In fact, it has already resulted in information theft at Camp Pendleton, Calif.. Check out that link then tell me you’re going to sleep ok tonight knowing police officers and military personnel conspired to steal personal information, transferred it across country and housed in a storage locker in Manassas, Va. A storage locker in Manassas…

Some of you may have heard of the great work done by our Maryland affiliate in the realm of domestic spying. After filing a Freedom of Information Act lawsuit, our colleagues in Maryland received documents outlining the infiltration of nonviolent peace groups and anti-death penalty groups by police officers. Gross. (P.S. Virginia, if you wanted to file your own FOIA on fusion centers you’re too late. Kthxbai!!!!)

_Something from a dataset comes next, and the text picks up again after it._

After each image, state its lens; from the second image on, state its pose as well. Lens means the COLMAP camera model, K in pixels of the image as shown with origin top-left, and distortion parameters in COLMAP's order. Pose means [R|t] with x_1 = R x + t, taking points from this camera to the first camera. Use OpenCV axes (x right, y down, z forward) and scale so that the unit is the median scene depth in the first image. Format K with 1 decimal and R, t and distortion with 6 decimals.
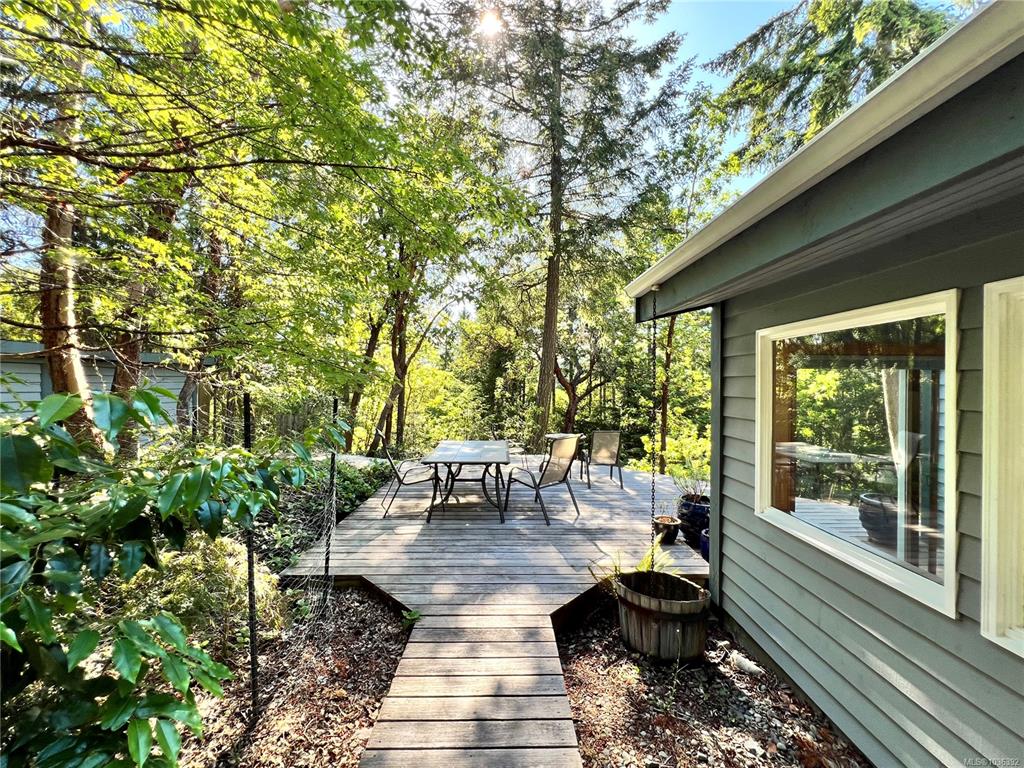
lens RADIAL K [[410.0, 0, 513.3], [0, 410.0, 383.6], [0, 0, 1]] dist [-0.003384, 0.000383]
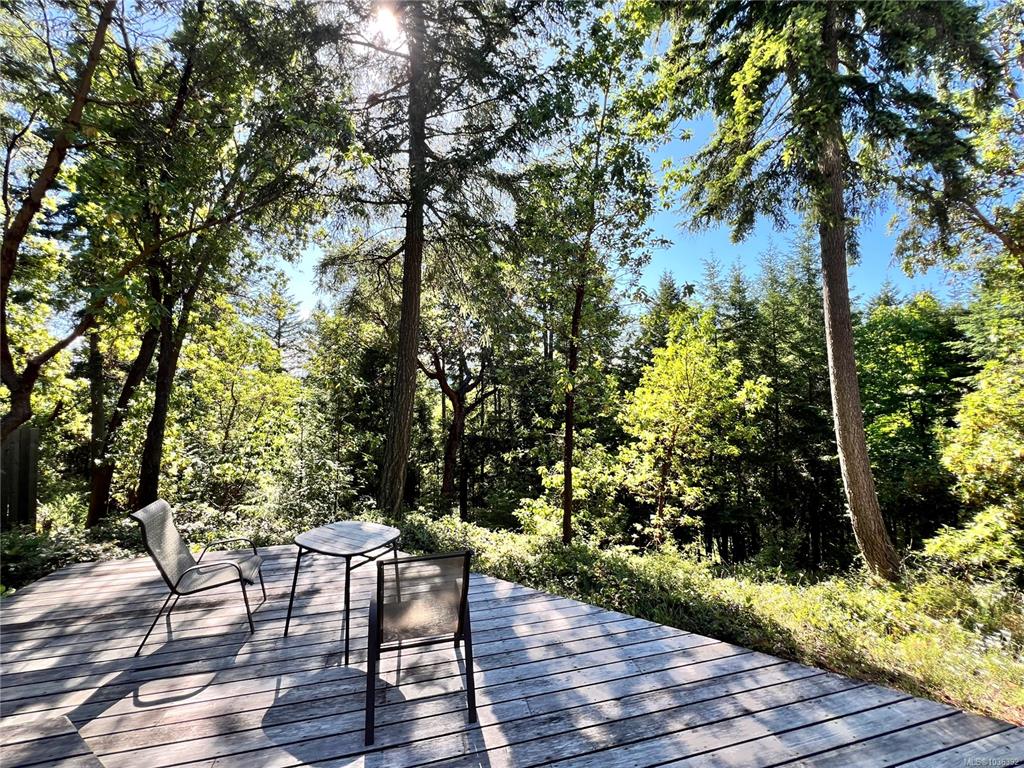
lens RADIAL K [[410.0, 0, 513.3], [0, 410.0, 383.6], [0, 0, 1]] dist [-0.003384, 0.000383]
pose [[0.972084, -0.005177, 0.234576, 0.057390], [0.008704, 0.999864, -0.014000, -0.003532], [-0.234472, 0.015651, 0.971997, 0.170895]]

Here’s the creepiest part. Fusion centers aren’t just a mystery to us, they’re a mystery to the people running them, the people working in them and the people’s whose information is stored within them. Forget about the left hand, the right hand doesn’t know what any other part of the body is doing. There needs to be strict oversight. There need to be structured, uniform and comprehensive guidelines that protect our sensitive information. Or we’ll likely find it in a storage locker in Manassas.